== Your instructions ==
Give the data below again exactly as it stands. Omit the pictures.

== Extracted records ==
------

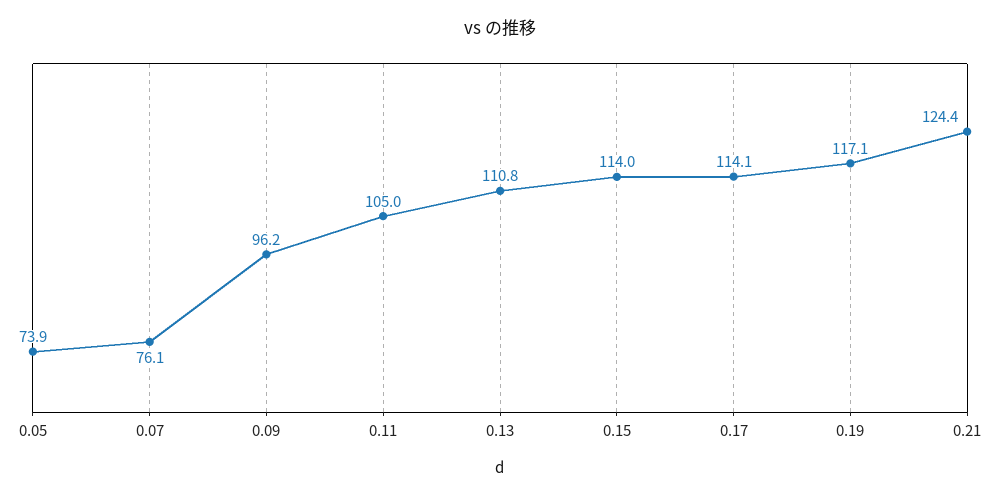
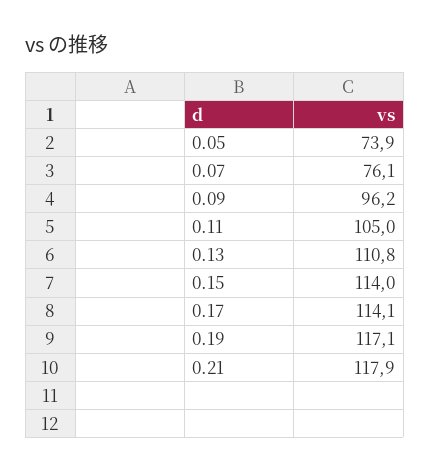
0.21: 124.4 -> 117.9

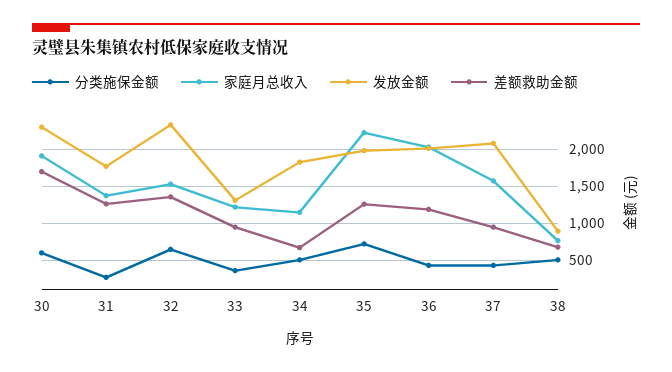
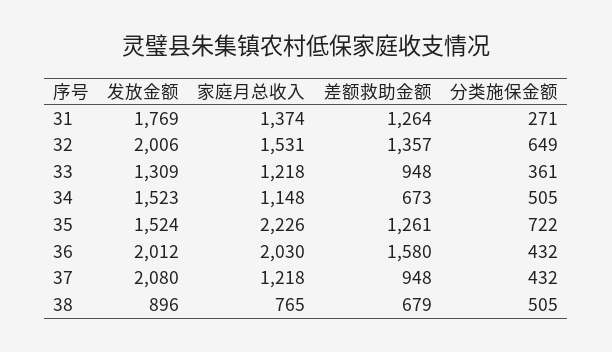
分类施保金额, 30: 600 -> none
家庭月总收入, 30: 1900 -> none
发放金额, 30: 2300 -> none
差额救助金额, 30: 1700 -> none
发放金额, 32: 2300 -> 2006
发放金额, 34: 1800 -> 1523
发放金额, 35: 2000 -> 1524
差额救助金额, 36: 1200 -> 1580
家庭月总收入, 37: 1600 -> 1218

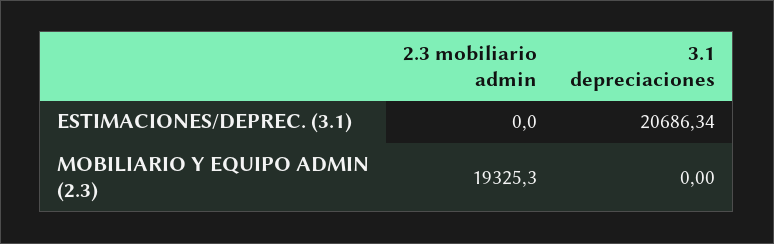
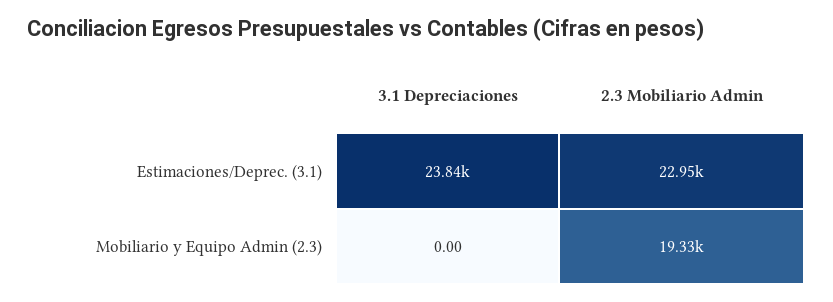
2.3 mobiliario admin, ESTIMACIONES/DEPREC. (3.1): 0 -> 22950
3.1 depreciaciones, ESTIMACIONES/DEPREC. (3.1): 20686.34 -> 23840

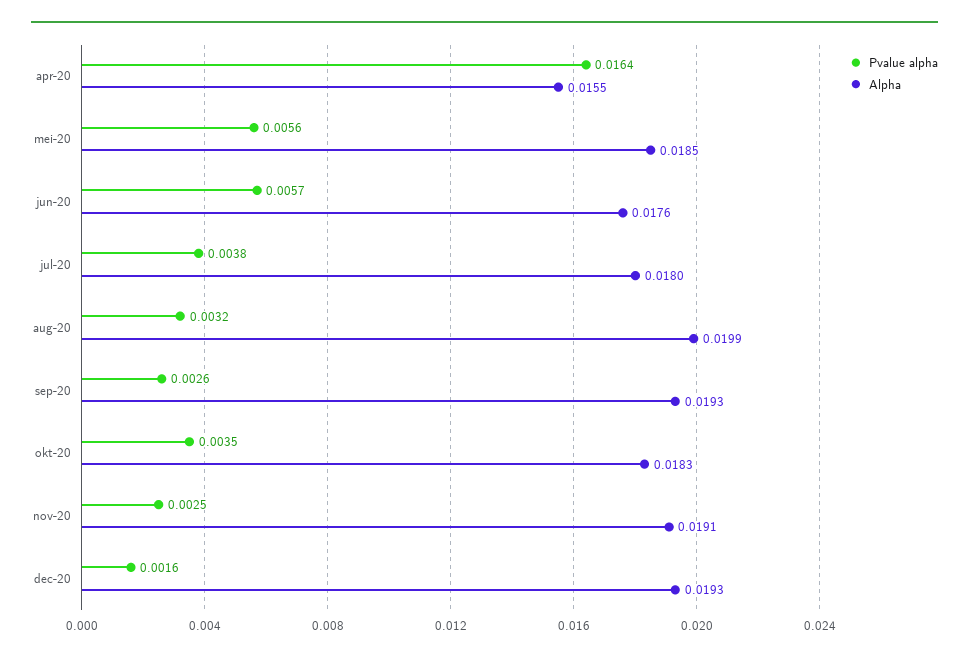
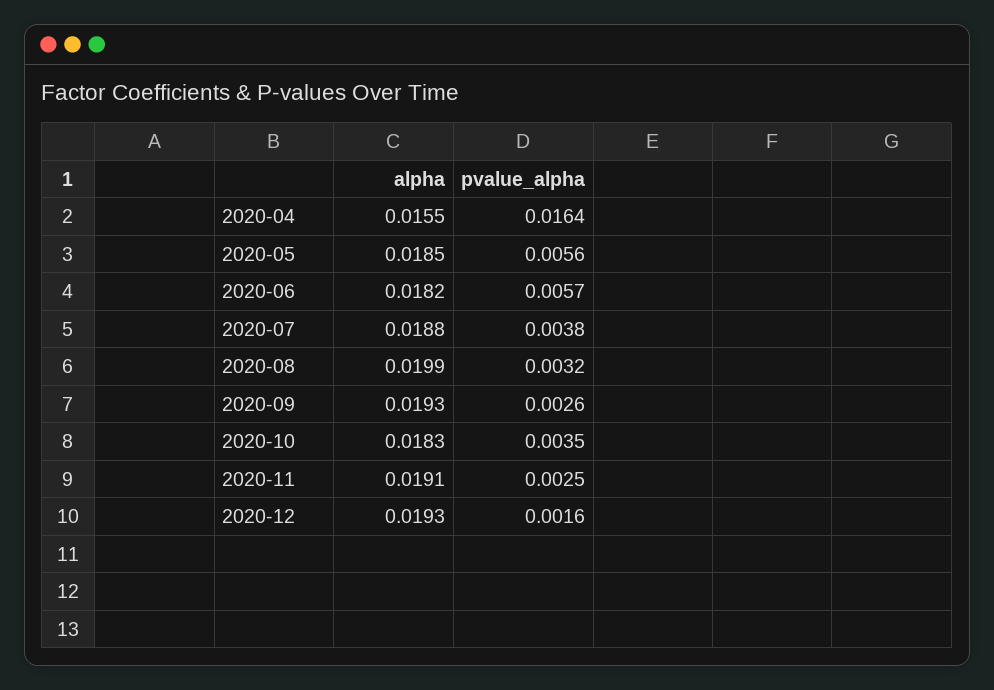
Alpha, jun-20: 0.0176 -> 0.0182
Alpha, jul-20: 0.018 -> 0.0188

------

== Solution for this exercise ==
0.21: 124.4 -> 117.9

分类施保金额, 30: 600 -> none
家庭月总收入, 30: 1900 -> none
发放金额, 30: 2300 -> none
差额救助金额, 30: 1700 -> none
发放金额, 32: 2300 -> 2006
发放金额, 34: 1800 -> 1523
发放金额, 35: 2000 -> 1524
差额救助金额, 36: 1200 -> 1580
家庭月总收入, 37: 1600 -> 1218

2.3 mobiliario admin, ESTIMACIONES/DEPREC. (3.1): 0 -> 22950
3.1 depreciaciones, ESTIMACIONES/DEPREC. (3.1): 20686.34 -> 23840

Alpha, jun-20: 0.0176 -> 0.0182
Alpha, jul-20: 0.018 -> 0.0188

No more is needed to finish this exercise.